Le plus grand maitre de ce mouvement fut Nicolas Poussin (1594-1665) qui représenta la beauté antique toute de dignité et d’innocence. Ainsi des paysages nostalgiques de Claude Lorrain (1600-1682) représentant la campagne romaine et sa lumière méditerranéenne témoignant des vestiges grandioses de son glorieux passé. Dans sa composition, Lorrain ne retenait que les motifs qui lui paraissaient digne de prendre place dans ses visions ou le passé apparait comme en rêve. 

Pierre-Paul Rubens (1577-1640) a aussi séjourné à Rome, mais ne s’est attaché à aucune école, appréciant à la fois Carracci et Caravage ; il est resté un vrai flamand qui se préoccupait moins des conceptions italiennes du canon de la beauté mais bien davantage de l’expression par tous les moyens possibles d’une étoffe ou d’un corps, le plus fidèlement possible à ce qu’il voyait. Rubens apporta toutefois d’Italie le gout des grandes toiles quand ses prédécesseurs avaient peints des tableaux de petite dimension : et ce goût répondait aux ambitions des riches bourgeois et princes de son pays. Le génie de Rubens était son coup de pinceau : il avait l’art quasi magique de donner la vie à son tableau. Rubens comptait sur les ressources expressives de la touche : ses dessins sont exécutés par des moyens picturaux leur donnant l’illusion de la vie. Rubens connut de son vivant une exceptionnelle situation, voyageant d’une cour à l’autre en grand seigneur, se voyant confier des missions diplomatiques et politiques. Son succès se fonda sur ce double don d’inventer de grandes compositions aisées et colorées, et de leur insuffler une vie débordante. Pour apprécier l’oeuvre de Rubens, il faut comprendre qu’il n’avait que faire des formes idéales et de la beauté antique, ses personnages sont des êtres vivants tels qu’il les voyait et tels qu’il les aimait. Sa notoriété attira près de lui de nombreux artistes, dont Van Dyck qui peignit magnifiquement la société aristocratique. Accablés de demandes de portraits, ils dessinaient une esquisse, laissaient leurs collaborateurs peindre en taille réelle, puis retouchaient et donnaient de la vie au tableau en quelques coup de pinceaux magiques.
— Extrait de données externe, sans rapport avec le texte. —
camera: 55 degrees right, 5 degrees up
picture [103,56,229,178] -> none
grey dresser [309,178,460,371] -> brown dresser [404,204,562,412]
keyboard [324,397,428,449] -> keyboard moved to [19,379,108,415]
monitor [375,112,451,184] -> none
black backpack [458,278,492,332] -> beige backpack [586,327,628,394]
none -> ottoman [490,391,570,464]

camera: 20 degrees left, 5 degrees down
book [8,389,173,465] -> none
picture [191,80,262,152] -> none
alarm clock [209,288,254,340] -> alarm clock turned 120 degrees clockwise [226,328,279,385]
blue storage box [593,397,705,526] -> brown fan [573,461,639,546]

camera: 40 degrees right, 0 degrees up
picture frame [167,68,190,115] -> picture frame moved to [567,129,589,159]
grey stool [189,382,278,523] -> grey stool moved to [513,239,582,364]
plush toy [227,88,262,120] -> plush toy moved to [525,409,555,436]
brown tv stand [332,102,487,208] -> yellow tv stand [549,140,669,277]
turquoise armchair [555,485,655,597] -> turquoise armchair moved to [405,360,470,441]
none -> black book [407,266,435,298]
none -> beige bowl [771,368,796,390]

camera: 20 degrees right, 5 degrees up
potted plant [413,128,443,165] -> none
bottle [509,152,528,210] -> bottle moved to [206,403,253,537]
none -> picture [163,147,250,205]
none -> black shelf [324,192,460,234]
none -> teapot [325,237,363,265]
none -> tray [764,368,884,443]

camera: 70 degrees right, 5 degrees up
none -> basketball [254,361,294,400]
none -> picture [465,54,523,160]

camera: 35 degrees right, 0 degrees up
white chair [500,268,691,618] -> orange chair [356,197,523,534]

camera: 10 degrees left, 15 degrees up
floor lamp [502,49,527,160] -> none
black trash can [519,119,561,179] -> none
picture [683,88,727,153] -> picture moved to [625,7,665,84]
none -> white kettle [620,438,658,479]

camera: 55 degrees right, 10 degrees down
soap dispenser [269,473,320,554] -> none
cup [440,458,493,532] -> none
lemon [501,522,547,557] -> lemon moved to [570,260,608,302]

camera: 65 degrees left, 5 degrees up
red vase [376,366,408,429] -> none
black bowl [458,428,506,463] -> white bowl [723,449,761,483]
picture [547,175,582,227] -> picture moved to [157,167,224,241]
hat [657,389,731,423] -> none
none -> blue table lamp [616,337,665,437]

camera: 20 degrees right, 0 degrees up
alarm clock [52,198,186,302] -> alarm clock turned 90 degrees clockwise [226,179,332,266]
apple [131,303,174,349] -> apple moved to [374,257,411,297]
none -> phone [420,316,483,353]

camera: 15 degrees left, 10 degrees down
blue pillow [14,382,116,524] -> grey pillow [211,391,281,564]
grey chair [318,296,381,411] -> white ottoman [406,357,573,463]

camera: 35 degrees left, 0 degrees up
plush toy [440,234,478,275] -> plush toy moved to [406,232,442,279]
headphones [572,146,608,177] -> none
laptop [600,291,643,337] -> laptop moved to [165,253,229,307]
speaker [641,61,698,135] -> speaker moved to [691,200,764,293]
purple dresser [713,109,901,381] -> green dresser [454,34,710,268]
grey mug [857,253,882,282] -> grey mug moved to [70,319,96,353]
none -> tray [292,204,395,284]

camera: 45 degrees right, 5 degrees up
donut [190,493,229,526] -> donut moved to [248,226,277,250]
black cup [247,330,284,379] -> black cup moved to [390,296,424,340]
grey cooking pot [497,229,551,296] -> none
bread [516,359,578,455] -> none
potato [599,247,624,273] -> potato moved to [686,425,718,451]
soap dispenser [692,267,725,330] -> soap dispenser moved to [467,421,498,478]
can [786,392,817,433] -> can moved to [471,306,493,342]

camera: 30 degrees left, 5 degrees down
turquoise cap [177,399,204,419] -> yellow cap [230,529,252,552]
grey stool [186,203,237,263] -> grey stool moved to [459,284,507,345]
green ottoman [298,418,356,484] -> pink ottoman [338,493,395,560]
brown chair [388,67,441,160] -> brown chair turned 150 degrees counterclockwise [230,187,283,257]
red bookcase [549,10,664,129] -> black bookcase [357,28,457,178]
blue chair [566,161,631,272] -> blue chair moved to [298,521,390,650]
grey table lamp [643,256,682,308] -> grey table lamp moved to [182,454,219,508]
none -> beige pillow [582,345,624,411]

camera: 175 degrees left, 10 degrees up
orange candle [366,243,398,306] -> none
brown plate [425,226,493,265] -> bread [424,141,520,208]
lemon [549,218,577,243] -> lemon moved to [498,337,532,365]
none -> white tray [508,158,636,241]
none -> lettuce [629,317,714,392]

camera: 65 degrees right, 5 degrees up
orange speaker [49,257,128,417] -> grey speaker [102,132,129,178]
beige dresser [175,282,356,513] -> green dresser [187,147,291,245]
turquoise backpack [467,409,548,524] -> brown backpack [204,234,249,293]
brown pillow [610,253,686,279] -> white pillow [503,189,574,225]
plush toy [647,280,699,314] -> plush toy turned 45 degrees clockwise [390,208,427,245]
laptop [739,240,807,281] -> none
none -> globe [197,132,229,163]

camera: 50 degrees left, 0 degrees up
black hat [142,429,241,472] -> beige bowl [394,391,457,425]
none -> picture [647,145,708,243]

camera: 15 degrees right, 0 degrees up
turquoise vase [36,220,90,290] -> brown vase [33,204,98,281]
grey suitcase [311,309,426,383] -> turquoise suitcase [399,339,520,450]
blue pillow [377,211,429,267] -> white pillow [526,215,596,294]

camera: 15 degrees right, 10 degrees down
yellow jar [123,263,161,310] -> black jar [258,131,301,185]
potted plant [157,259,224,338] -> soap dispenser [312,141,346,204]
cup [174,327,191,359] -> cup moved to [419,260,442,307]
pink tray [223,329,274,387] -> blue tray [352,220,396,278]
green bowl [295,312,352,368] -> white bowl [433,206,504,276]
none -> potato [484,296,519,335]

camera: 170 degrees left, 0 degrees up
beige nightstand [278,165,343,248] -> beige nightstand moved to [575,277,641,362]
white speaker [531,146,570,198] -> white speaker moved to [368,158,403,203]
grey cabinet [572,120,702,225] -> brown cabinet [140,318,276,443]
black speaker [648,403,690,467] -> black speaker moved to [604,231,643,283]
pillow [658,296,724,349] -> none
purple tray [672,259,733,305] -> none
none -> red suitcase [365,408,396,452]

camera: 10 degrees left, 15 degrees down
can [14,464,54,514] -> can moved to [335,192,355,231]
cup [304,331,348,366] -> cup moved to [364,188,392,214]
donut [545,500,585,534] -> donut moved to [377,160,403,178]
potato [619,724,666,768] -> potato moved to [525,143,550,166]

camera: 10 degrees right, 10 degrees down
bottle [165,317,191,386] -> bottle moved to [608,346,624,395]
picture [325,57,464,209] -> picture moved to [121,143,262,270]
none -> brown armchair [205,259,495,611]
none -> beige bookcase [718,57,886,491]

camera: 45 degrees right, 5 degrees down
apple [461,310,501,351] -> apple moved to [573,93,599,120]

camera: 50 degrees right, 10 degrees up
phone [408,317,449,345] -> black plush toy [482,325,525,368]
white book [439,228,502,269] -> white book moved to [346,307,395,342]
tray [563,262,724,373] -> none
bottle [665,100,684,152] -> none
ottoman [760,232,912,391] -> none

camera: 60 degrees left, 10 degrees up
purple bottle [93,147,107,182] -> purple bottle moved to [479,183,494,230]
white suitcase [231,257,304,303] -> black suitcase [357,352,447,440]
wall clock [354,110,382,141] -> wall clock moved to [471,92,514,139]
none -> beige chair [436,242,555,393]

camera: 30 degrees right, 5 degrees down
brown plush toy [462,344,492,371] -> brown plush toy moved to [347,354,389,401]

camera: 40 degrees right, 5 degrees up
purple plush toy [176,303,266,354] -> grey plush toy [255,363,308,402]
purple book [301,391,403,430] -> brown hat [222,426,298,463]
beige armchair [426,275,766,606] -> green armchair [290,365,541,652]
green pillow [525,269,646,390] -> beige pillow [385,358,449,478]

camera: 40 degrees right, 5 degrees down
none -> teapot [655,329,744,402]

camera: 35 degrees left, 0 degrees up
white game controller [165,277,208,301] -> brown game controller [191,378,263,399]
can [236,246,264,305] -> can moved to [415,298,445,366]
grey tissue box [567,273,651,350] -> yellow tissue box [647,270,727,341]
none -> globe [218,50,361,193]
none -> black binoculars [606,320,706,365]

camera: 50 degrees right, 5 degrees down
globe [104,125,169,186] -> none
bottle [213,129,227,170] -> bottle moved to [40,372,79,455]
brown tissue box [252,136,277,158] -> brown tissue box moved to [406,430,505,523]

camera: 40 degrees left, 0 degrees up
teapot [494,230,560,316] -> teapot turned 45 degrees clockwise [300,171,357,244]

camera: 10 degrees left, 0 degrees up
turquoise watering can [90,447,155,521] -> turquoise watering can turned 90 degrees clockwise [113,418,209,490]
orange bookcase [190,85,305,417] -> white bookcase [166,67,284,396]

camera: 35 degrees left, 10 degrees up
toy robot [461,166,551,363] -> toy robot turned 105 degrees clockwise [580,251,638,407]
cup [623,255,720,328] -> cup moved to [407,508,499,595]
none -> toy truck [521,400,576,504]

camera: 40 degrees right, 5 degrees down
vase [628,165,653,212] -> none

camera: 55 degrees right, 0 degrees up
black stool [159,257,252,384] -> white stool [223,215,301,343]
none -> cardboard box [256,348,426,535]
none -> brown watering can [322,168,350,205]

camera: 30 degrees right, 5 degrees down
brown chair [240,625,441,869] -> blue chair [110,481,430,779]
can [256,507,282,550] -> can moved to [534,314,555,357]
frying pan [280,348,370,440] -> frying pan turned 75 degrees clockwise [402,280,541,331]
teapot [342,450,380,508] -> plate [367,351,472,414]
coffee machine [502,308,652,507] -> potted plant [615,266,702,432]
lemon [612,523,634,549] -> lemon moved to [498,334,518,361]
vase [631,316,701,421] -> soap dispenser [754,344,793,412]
Diego Velasquez (1599-1660), l’un des plus grands peintres espagnols, avait lui assimilé la doctrine naturaliste de Caravage qu’il admirait, et mettait son art au service d’une observation de la nature libre de tout préjugé, de toute vision conventionnelle. Velasquez peignit essentiellement des portraits du roi d’Espagne Philippe IV et des membres de la famille royale. La beauté et la véracité des oeuvres de Velasquez reposent sur l’effet de la touche et l’harmonie délicate des couleurs. Il faut voir le portrait du Pape Innocent X au palais Doria Pamphili de Rome pour comprendre. En quelques touches, il arrive à faire paraitre des matières avec un détail et un aspect incomparable. C’est pour des effets de cet ordre que les peintres impressionnistes admiraient Velasquez plus que tout autre maitre ancien. 

Voir et observer la nature d’un regard neuf, se plaire à y découvrir sans cesse de nouvelles harmonies de couleur et de lumière étaient désormais la tâche essentielle du peintre.